Case 3: The contract for entrusting investment in the MFC platform is invalid, and the plaintiff's losses are shared based on the fault of both parties
The top ten financial and commercial trial cases of 2023 released by the Shanghai High Court: In the case of A v. B in a financial management contract dispute, B introduced the MFC platform to A and persuaded him to invest by claiming that it was a sure win. A then transferred 525,000 yuan to B, entrusting him to invest in the MFC platform, and A went to Malaysia with B to inspect the MFC platform. Later, the platform collapsed and could not be logged in, so A sued B for a full refund of the investment.
The court held that the entrusted financial management contract between the plaintiff and the defendant should be deemed invalid because the agency matters involved financing transactions of tokens or virtual currencies, which violated public order and good morals.
The commissioned event in this case was caused by the defendant's recommendation, introduction and promotion to the plaintiff, so the defendant had certain faults. However, the plaintiff had investment experience in stock speculation and did not exercise sufficient due diligence on the investment funds during the investment process. The plaintiff was primarily at fault for the loss.

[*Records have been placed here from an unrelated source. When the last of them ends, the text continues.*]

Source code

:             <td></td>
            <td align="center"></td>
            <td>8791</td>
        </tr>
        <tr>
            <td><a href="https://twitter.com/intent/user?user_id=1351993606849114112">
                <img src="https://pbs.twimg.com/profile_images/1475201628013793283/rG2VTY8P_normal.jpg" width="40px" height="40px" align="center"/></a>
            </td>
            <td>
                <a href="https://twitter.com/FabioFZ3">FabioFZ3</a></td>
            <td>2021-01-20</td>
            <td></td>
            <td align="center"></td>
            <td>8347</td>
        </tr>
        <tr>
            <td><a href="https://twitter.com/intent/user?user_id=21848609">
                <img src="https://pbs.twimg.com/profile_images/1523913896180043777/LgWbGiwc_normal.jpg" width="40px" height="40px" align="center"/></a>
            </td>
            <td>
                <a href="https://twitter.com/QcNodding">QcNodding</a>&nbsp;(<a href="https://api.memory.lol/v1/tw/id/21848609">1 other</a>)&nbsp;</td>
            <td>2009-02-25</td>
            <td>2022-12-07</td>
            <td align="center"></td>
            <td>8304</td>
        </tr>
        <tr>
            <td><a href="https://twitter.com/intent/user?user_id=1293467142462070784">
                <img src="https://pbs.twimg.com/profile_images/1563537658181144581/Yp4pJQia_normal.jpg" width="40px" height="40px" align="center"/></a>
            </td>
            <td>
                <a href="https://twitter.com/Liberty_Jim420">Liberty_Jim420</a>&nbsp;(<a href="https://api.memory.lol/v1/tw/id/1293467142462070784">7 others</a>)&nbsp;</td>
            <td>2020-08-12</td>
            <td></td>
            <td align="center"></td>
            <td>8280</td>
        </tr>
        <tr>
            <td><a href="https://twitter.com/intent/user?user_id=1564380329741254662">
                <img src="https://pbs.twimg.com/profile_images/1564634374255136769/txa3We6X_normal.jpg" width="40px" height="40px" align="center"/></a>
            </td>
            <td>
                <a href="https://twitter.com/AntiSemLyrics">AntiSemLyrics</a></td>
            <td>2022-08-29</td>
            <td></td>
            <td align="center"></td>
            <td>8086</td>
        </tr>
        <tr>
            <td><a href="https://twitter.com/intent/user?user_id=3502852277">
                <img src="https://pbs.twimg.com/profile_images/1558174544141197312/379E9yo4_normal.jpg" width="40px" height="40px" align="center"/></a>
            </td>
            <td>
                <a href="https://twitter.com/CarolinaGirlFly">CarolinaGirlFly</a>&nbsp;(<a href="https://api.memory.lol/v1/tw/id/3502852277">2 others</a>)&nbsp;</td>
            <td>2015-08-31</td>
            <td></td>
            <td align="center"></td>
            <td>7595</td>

In addition, the plaintiff had visited Malaysia to inspect the MFC platform and gained new insights into related investment projects. The subsequent additional investment had a direct causal relationship with the inspection and was not solely due to the defendant’s publicity. Therefore, the defendant’s fault for the losses incurred from subsequent investments can be appropriately mitigated.

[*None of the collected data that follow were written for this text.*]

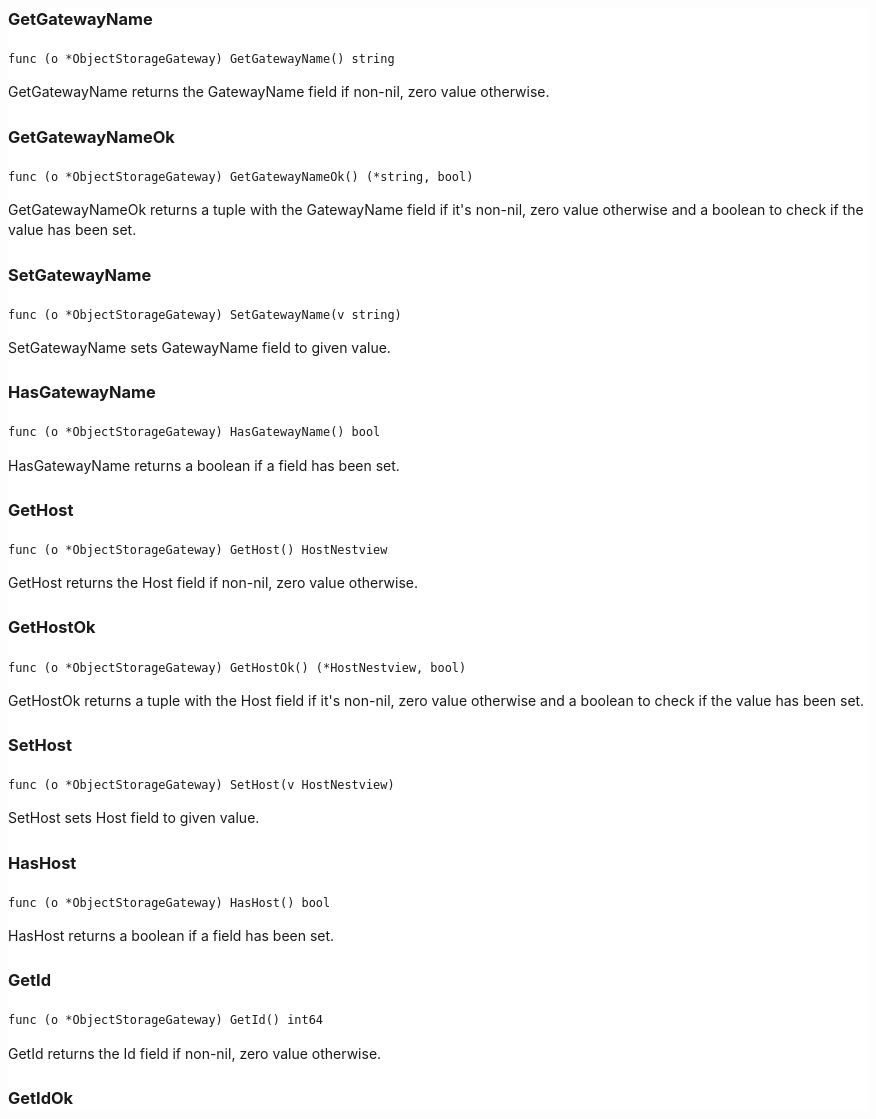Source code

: ### GetGatewayName

`func (o *ObjectStorageGateway) GetGatewayName() string`

GetGatewayName returns the GatewayName field if non-nil, zero value otherwise.

### GetGatewayNameOk

`func (o *ObjectStorageGateway) GetGatewayNameOk() (*string, bool)`

GetGatewayNameOk returns a tuple with the GatewayName field if it's non-nil, zero value otherwise
and a boolean to check if the value has been set.

### SetGatewayName

`func (o *ObjectStorageGateway) SetGatewayName(v string)`

SetGatewayName sets GatewayName field to given value.

### HasGatewayName

`func (o *ObjectStorageGateway) HasGatewayName() bool`

HasGatewayName returns a boolean if a field has been set.

### GetHost

`func (o *ObjectStorageGateway) GetHost() HostNestview`

GetHost returns the Host field if non-nil, zero value otherwise.

### GetHostOk

`func (o *ObjectStorageGateway) GetHostOk() (*HostNestview, bool)`

GetHostOk returns a tuple with the Host field if it's non-nil, zero value otherwise
and a boolean to check if the value has been set.

### SetHost

`func (o *ObjectStorageGateway) SetHost(v HostNestview)`

SetHost sets Host field to given value.

### HasHost

`func (o *ObjectStorageGateway) HasHost() bool`

HasHost returns a boolean if a field has been set.

### GetId

`func (o *ObjectStorageGateway) GetId() int64`

GetId returns the Id field if non-nil, zero value otherwise.

### GetIdOk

To sum up, the court as a whole determined that the fault ratio between the plaintiff and the defendant was 8:2.
The inspiration we can get from the above typical cases is:
For pyramid schemes under the banner of virtual currency, if you know it is a pyramid scheme but still invest in it, and then sue the introducer to bear the losses after it goes bankrupt, the court will dismiss the lawsuit.
If you want to take civil litigation to recover your losses, remember not to file a criminal case first. Criminal cases involving pyramid schemes and illegal fundraising involve a large number of people, are complex cases, and take a long time to investigate.
In judicial practice, many cases involving virtual currencies have relatively weak protection for investors, and the resulting losses have to be borne largely by themselves. Therefore, when investing in related projects, you must be cautious and careful to avoid unnecessary property losses.